==== Extrait de texte ====
En ce troisième hiver marqué par la COVID-19, Marika a rempli toutes ses fins de semaine avec la course et le touring.
Je n’ai plus à me poser de questions. Qu’il fasse -5 ou -30, j’y vais ! Je sais le bien-être que je vais ressentir après, et c’est ça qui me motive plus que tout.
Marika Bonetti, adepte de la course en sentiers et du touring
Pas de mauvaise météo !
Pour Audrey Ruel-Manseau, c’était non seulement une question de bien-être, mais de survie. « J’avais l’habitude de partir l’automne ou l’hiver pour aller surfer. L’an dernier, avec les restrictions de voyage, je me suis dit que je ne passerais pas au travers si je ne pouvais pas surfer. Alors à l’automne 2020, j’ai continué, puis j’ai finalement décidé de m’équiper pour surfer l’hiver, avec un wetsuit plus épais qui a une cagoule intégrée, avec des mitaines, avec des bottes chaudes. »
La journaliste avoue détester le froid.
Mais j’aime plus le surf que je déteste le froid !
Audrey Ruel-Manseau, qui pratique le surf même l’hiver
Et sa solution pour aimer davantage l’hiver – outre se tenir en équilibre sur une planche dans les eaux glacées et tumultueuses du fleuve Saint-Laurent – est de multiplier les activités. Les conditions ne sont pas toujours bonnes pour le surf. La présence de gros blocs de glace est gênante et le froid extrême peut avoir raison de la courroie de sécurité, par exemple.
Elle a donc acheté des skis de randonnée. « Maintenant, quand il y a une tempête, au lieu de chialer parce que je vais devoir déneiger, je pense au ski. Il n’y a pas de mauvaise météo, il n’y a que de mauvais vêtements et du mauvais équipement. »
==== Extraits de liste ====
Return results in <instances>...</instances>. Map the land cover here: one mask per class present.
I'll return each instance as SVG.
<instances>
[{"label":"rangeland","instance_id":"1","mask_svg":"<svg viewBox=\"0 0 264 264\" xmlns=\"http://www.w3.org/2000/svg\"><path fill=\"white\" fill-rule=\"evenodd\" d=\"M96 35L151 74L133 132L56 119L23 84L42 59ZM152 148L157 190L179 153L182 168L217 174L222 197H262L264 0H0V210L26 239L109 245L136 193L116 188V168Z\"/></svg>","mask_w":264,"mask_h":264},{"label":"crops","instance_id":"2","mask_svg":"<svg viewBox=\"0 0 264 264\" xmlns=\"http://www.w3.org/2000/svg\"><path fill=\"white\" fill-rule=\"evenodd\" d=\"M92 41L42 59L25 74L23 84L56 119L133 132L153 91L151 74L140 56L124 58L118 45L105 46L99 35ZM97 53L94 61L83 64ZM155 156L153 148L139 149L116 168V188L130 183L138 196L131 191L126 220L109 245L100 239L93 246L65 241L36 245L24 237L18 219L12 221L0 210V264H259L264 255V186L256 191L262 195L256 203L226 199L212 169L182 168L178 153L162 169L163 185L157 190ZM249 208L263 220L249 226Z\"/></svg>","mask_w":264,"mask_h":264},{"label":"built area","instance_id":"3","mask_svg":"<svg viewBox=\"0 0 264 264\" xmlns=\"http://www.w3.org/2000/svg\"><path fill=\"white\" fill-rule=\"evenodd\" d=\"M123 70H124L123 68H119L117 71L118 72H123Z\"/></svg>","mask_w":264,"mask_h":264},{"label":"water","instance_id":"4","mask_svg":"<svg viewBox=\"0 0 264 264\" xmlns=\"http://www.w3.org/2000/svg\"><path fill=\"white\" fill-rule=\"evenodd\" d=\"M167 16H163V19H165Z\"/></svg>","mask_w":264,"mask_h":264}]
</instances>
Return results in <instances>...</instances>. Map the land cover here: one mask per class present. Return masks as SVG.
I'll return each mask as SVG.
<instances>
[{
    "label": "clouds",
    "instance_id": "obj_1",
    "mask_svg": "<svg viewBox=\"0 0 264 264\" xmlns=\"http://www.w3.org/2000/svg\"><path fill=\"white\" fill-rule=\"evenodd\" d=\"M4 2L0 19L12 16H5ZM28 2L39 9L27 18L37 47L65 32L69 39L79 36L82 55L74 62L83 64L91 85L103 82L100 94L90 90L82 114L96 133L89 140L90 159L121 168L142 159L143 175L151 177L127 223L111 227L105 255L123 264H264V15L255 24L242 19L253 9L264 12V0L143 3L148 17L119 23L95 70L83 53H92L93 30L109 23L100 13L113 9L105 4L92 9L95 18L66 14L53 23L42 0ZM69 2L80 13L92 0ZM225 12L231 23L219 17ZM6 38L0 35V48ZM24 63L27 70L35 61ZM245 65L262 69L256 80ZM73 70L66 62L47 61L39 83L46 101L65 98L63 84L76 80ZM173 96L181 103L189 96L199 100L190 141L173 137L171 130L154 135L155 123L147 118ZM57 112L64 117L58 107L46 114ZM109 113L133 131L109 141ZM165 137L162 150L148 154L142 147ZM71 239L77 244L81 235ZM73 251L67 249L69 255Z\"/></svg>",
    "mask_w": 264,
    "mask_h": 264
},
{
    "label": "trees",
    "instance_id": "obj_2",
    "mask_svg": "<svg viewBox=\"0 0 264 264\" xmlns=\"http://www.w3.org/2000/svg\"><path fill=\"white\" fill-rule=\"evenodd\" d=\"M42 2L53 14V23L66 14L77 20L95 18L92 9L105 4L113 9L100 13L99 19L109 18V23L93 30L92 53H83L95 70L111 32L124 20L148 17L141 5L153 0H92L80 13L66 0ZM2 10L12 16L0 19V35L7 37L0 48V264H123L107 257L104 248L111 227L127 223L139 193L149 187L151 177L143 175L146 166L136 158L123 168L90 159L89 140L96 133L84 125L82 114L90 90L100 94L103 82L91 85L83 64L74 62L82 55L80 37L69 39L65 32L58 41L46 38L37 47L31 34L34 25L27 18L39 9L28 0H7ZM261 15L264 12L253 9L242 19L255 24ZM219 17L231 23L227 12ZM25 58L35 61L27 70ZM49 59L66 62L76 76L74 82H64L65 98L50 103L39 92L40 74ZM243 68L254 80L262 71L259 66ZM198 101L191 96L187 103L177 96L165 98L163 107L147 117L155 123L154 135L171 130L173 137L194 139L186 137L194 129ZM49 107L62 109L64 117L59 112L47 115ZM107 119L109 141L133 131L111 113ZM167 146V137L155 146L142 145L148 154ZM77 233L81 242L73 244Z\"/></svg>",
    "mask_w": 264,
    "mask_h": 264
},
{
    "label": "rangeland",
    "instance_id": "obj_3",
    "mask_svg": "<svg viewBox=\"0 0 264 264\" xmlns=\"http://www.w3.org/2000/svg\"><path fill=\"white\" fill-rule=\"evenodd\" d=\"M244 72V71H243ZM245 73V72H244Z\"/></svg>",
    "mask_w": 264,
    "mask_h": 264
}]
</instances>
====
### Tâche à faire
Poursuivez l'article sur le surf et le ski en hiver à partir de sa dernière phrase. Cette liste n'a aucun lien avec l'article.

### Réponse
Sylvie Laitre est d’accord avec cette affirmation. « Cet hiver, mon pantalon de neige est toujours près de la porte. Ce n’est plus un vêtement qui reste au fond du garde-robe. » L’ex-frileuse qui a vécu au Mexique pendant 15 ans a réappris à vivre l’hiver à son retour au Québec, il y a 10 ans. Mais c’est pendant la fameuse relâche scolaire de 2020 où le monde a basculé en mode COVID-19 qu’elle a commencé à vraiment l’apprécier.
« Je suis remontée sur mes skis pour la première fois depuis plus de 30 ans. Jeune, j’avais eu un accident de ski grave, qui m’avait fait passer une semaine à l’hôpital. L’hiver dernier, j’y ai repris goût et cet hiver, quand j’ai vu que tout refermait, rouvrait, refermait, je me suis dit qu’il fallait que je fasse quelque chose, sinon, j’allais étouffer.
C’est devenu un besoin viscéral d’aller respirer dehors.
Sylvie Laitre
De l’art dans l’hiver
Pour une bonne majorité de gens, l’appréciation de l’hiver semble passer par les activités sportives. Mais ce n’est pas le cas de l’artiste Olivia Sofia. « Avant, l’hiver, je passais vraiment beaucoup de temps à lire et je ne sortais pas. Je me confortais en me disant : y a vraiment rien à faire. Mes profs de ballet m’avaient toujours dit qu’il ne fallait pas que je patine parce que j’aurais de trop grosses cuisses et qu’en ski, j’allais me blesser. Alors l’hiver, pour moi, c’était juste un mal québécois à endurer. »
Puis l’artiste multidisciplinaire s’est mise à marcher en écoutant des balados.
J’ai marché pendant des heures sans même penser à la température.
Olivia Sofia
Avec ses colocataires, l’hiver dernier, elle a créé un jardin d’hiver dans sa cour montréalaise, un grand fort en version adulte, avec des bougies et des apéros.
Puis il y a eu le banquet d’hiver, dans la petite île du parc Jarry, avec une table en neige décorée d’éléments naturels. « On servait du vin chaud, les gens s’arrêtaient, restaient un peu. Ça a fini par durer cinq heures », raconte celle dont la pratique est centrée sur les moments de communauté.
Le mois dernier, c’était un petit « rave des neiges », danse silencieuse où une vingtaine de personnes se sont trémoussées dehors sur une liste créée par la rassembleuse jeune femme. Qu’importe la façon, chacun peut trouver son bonheur hivernal.